[AIM OF THE EXERCISE]:
Report every line in the rows that contains the string "Conclusions", copying each line in full.

[Source records]
►
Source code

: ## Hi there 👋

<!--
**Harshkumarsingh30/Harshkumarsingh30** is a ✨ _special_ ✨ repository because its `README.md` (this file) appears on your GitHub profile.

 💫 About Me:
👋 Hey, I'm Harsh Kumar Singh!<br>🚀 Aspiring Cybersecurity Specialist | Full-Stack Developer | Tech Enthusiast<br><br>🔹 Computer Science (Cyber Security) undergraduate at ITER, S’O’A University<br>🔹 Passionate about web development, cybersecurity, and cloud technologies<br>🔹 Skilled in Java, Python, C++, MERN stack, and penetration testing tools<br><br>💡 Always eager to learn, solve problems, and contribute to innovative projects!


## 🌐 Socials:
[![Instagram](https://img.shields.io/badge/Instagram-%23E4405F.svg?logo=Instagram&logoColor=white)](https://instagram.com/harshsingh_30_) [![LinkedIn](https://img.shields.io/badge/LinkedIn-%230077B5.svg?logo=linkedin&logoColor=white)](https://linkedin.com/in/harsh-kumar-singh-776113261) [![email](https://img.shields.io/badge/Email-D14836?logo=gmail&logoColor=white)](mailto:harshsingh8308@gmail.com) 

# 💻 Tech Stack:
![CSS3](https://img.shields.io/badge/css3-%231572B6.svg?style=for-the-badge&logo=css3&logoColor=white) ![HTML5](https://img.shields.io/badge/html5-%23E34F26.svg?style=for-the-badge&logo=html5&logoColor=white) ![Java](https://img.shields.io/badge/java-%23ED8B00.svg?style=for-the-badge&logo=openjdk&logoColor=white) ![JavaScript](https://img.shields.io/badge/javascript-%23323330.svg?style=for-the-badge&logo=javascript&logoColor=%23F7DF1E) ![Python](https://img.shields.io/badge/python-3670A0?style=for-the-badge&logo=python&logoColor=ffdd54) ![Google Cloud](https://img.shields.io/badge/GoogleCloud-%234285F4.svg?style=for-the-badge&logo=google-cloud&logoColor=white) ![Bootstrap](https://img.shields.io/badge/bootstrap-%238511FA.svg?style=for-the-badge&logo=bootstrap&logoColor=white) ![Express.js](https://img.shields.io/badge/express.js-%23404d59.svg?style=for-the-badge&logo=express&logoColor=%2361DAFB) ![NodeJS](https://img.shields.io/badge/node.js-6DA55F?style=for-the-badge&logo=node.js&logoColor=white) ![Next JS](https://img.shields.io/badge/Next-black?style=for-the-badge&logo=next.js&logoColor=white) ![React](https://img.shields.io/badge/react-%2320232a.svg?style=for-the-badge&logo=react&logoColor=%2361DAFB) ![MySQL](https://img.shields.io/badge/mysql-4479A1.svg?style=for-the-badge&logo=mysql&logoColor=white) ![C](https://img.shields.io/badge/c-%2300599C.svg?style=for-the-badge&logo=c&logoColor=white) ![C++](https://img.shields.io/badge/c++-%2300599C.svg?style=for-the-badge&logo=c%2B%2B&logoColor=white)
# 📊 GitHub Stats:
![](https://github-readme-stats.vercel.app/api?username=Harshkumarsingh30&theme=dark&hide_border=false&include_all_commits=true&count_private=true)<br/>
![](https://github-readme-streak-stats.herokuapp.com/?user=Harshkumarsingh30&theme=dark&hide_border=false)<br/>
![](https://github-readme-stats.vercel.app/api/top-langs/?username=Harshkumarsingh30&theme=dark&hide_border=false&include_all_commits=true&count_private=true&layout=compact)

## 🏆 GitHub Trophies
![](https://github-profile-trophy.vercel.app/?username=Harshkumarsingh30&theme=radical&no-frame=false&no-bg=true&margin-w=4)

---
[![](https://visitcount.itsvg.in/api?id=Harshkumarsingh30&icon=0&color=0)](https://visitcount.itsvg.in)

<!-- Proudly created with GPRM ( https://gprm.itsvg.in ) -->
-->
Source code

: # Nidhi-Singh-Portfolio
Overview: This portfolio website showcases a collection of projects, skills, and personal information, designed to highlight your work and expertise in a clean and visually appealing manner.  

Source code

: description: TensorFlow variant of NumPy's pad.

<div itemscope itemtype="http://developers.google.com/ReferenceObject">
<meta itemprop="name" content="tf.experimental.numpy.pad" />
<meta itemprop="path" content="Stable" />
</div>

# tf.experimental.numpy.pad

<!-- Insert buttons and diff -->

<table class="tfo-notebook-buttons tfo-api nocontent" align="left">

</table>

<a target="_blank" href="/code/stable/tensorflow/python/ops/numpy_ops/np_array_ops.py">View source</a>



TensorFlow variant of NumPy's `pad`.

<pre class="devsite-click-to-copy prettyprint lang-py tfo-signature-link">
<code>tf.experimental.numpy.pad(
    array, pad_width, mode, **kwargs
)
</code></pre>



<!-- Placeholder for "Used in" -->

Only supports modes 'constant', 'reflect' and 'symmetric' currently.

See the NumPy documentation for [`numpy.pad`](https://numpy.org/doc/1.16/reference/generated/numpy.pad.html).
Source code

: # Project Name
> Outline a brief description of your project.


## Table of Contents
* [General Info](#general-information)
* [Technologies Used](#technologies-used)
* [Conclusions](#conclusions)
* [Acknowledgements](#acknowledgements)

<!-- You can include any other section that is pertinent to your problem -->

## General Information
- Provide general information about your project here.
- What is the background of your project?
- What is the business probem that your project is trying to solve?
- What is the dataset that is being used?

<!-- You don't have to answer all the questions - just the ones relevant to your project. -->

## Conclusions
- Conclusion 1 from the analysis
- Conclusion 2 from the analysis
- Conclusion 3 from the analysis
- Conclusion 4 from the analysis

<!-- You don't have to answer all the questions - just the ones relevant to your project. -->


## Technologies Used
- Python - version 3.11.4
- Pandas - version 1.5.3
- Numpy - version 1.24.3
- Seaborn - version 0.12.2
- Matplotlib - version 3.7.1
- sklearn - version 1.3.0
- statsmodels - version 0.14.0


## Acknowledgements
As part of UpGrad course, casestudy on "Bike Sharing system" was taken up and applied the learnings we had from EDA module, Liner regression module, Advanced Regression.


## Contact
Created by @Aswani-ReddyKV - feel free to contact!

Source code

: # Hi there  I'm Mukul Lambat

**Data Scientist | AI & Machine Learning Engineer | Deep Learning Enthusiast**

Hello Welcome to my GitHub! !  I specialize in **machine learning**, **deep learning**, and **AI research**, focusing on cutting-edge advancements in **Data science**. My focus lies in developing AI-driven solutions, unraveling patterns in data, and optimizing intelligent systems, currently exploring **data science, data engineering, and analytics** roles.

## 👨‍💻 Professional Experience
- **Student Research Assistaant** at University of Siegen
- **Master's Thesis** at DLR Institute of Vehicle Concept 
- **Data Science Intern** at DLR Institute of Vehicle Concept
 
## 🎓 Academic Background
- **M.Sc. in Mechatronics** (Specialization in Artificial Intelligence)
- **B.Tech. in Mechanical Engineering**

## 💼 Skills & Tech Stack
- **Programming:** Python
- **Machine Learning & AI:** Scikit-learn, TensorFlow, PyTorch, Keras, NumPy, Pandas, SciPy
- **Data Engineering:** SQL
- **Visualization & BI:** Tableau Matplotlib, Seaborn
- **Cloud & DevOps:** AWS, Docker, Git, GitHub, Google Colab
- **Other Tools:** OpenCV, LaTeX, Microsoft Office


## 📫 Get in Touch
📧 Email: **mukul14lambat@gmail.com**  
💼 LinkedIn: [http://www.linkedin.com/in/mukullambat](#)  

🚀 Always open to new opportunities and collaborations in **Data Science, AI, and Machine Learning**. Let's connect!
◄
[TASK RESPONSE]:
* [Conclusions](#conclusions)
## Conclusions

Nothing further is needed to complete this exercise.